> **THE DATA**
--- START ---

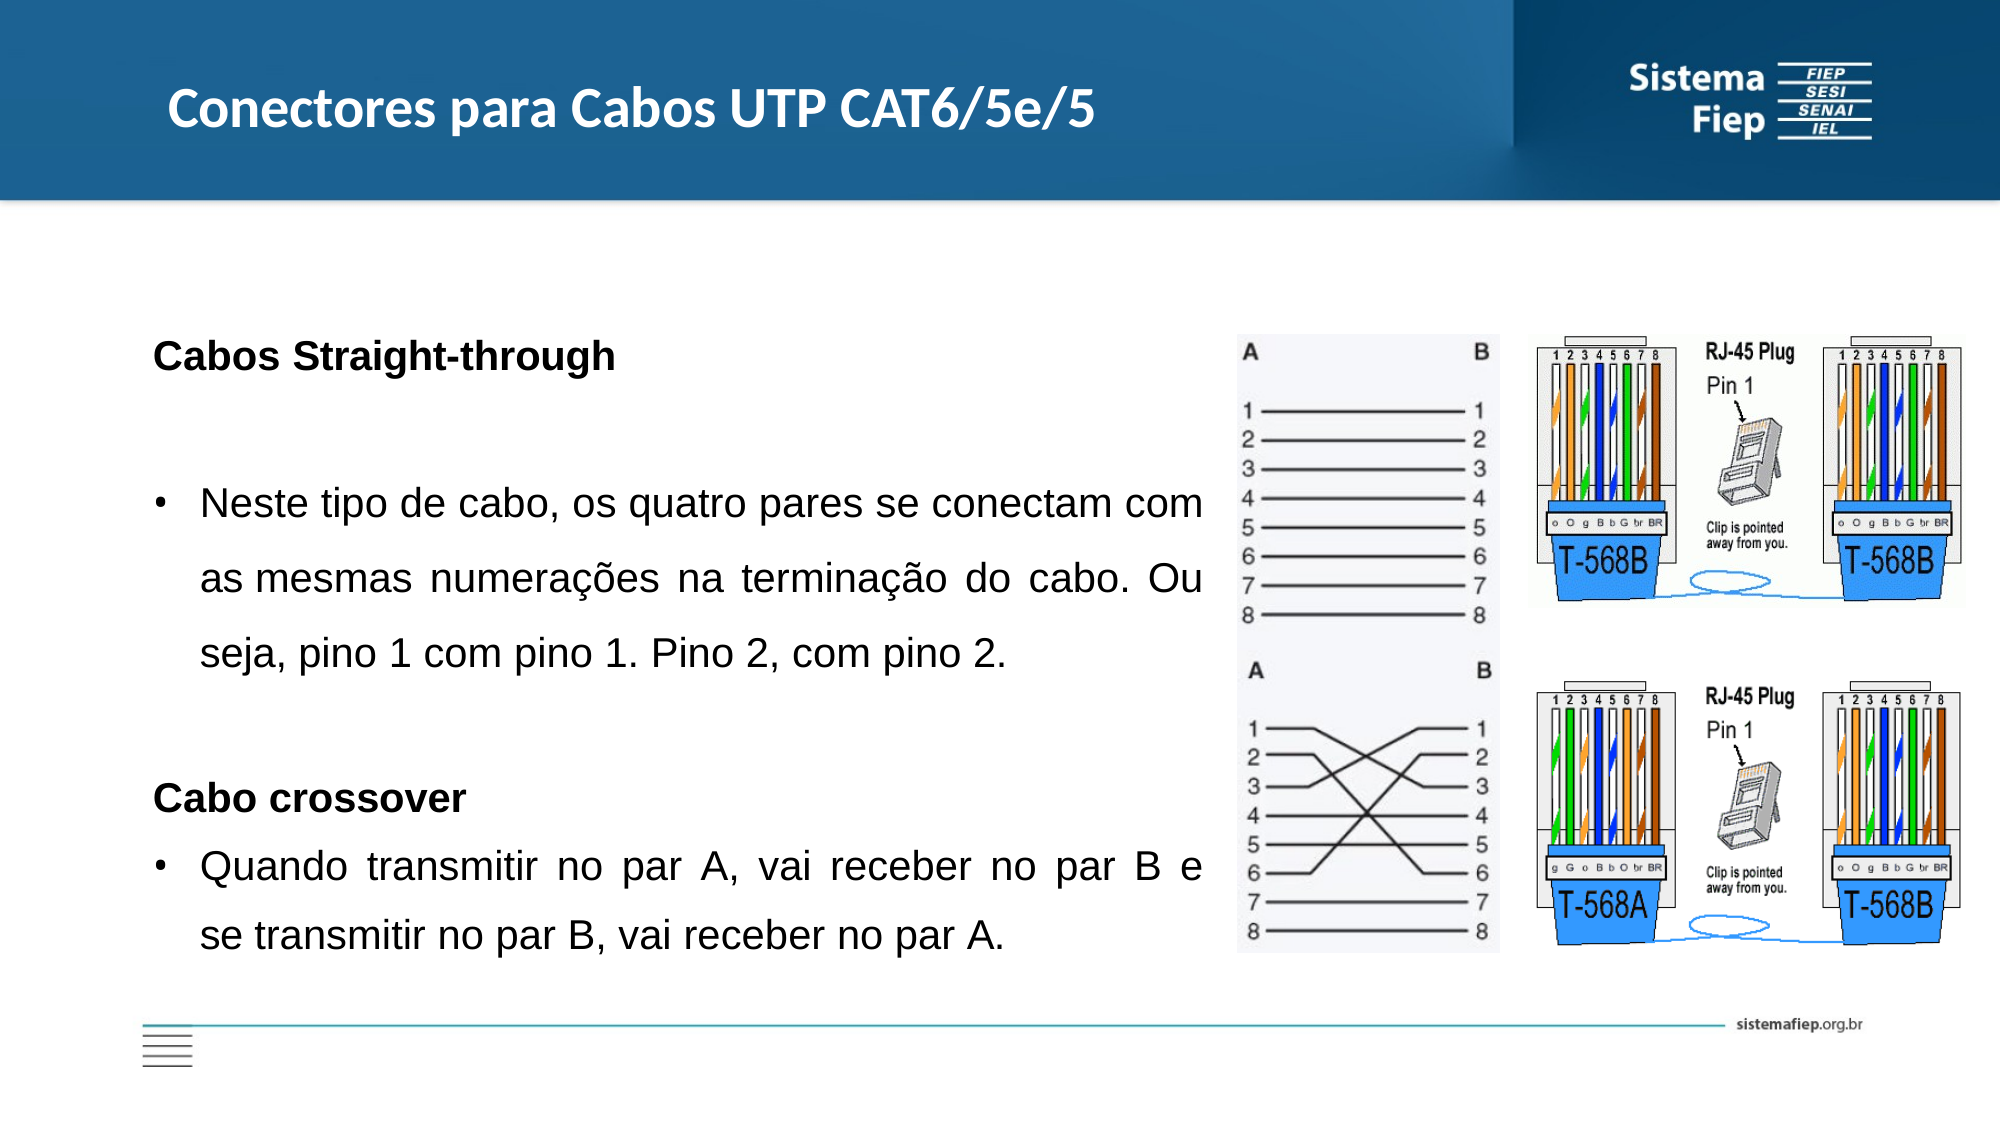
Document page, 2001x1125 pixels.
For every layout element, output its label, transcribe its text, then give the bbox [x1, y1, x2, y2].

title Conectores para Cabos UTP CAT6/5e/5 [166, 67, 1220, 258]
text_box Cabos Straight-through Neste tipo de cabo, os quatro pares se conectam com as mesmas numerações na terminação do cabo. Ou seja, pino 1 com pino 1. Pino 2, com pino 2. Cabo crossover Quando transmitir no par A, vai receber no par B e se transmitir no par B, vai receber no par A. [150, 326, 1205, 958]
picture [0, 0, 2000, 1067]
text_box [1237, 334, 1966, 953]
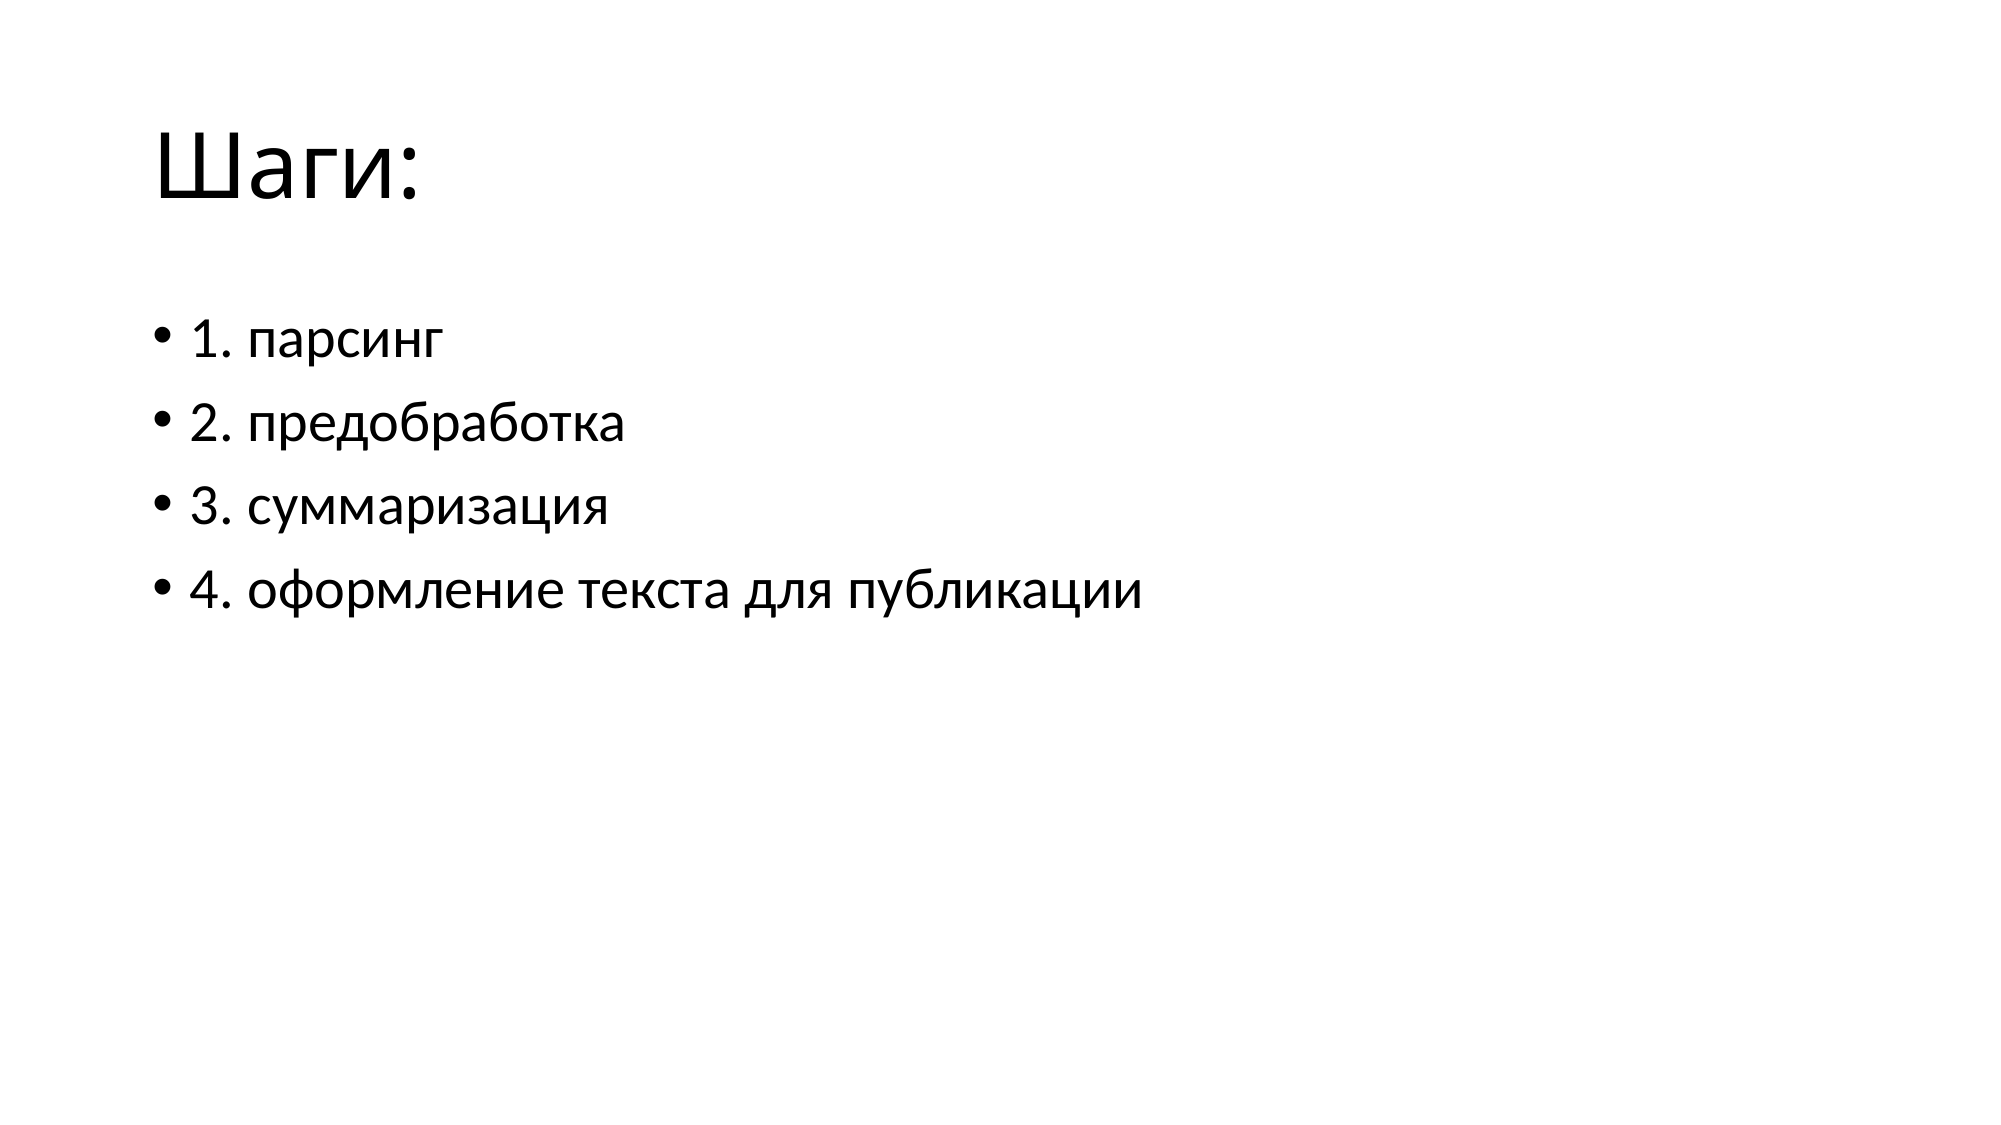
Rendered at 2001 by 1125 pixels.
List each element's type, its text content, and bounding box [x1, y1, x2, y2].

title Шаги: [137, 59, 1863, 278]
list 1. парсинг 2. предобработка 3. суммаризация 4. оформление текста для публикации [137, 299, 1863, 1014]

--- END ---

> **ASSIGNED TASK**
For every line above in which the string "pixels" appears, add one; please give the final count and nothing else.

> **WRITTEN REPLY**
2